岩波文庫8月の新刊

詩本草岩波文庫8月の新刊は,「詩本草」(柏木如亭),「小説の認識」(伊藤 整),「曖昧の七つの型(下)」( ウィリアム・エンプソン),「津田左右吉歴史論集」(今井 修編)の4点。
重版再開は,「果てしなき逃走」(ヨーゼフ・ロート),「荀子(全2冊)」,「随園食単」(袁 枚),「マルクス 経済学批判」。

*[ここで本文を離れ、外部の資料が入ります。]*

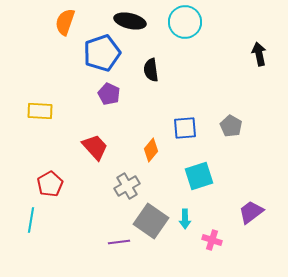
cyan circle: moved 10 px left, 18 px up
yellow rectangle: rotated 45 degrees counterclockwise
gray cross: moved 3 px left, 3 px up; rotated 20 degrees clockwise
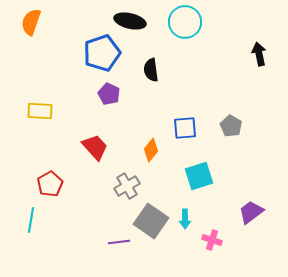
orange semicircle: moved 34 px left
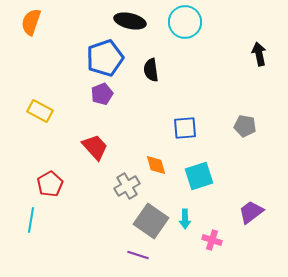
blue pentagon: moved 3 px right, 5 px down
purple pentagon: moved 7 px left; rotated 25 degrees clockwise
yellow rectangle: rotated 25 degrees clockwise
gray pentagon: moved 14 px right; rotated 20 degrees counterclockwise
orange diamond: moved 5 px right, 15 px down; rotated 55 degrees counterclockwise
purple line: moved 19 px right, 13 px down; rotated 25 degrees clockwise
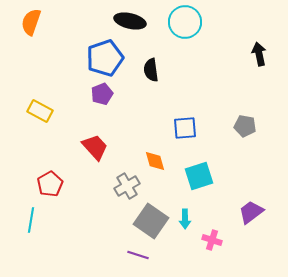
orange diamond: moved 1 px left, 4 px up
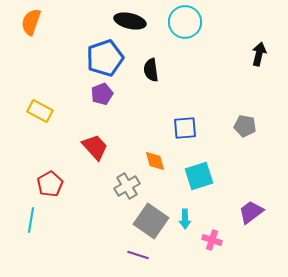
black arrow: rotated 25 degrees clockwise
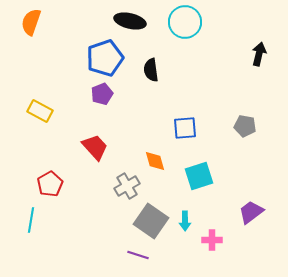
cyan arrow: moved 2 px down
pink cross: rotated 18 degrees counterclockwise
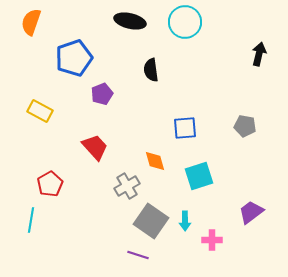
blue pentagon: moved 31 px left
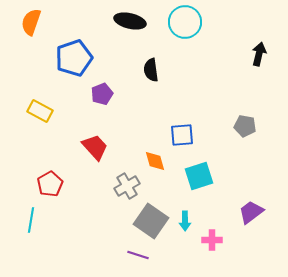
blue square: moved 3 px left, 7 px down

「詩本草」は,江戸時代の漢詩人,柏木如亭による旅とグルメのエッセイ。柏木如亭は市川寛斎門下。家業である幕府小普請方大工棟梁を嗣ぎましたが,吉原での遊蕩に家産を傾け,32歳で弟に家業を譲り,江戸を離れて遊歴詩人として各地を旅する後半生を送ることとなります。江戸のちょい悪オヤジの放浪記ですが,荷風曰く「燈下一読するに明清名家の文をよむが如し。蓋し江戸詩人詩話中の白眉なるべし」。楽しみです。岩波書店から「遊人の抒情-柏木如亭」という評伝も出ていましたが品切れのようです。 「随園食単」はこれに絡んでの重版ですね。
岩波書店によると,『来年は岩波文庫創刊80年で,その記念出版の準備を始めています。詳細は来月のホームページでお知らせします』とのこと。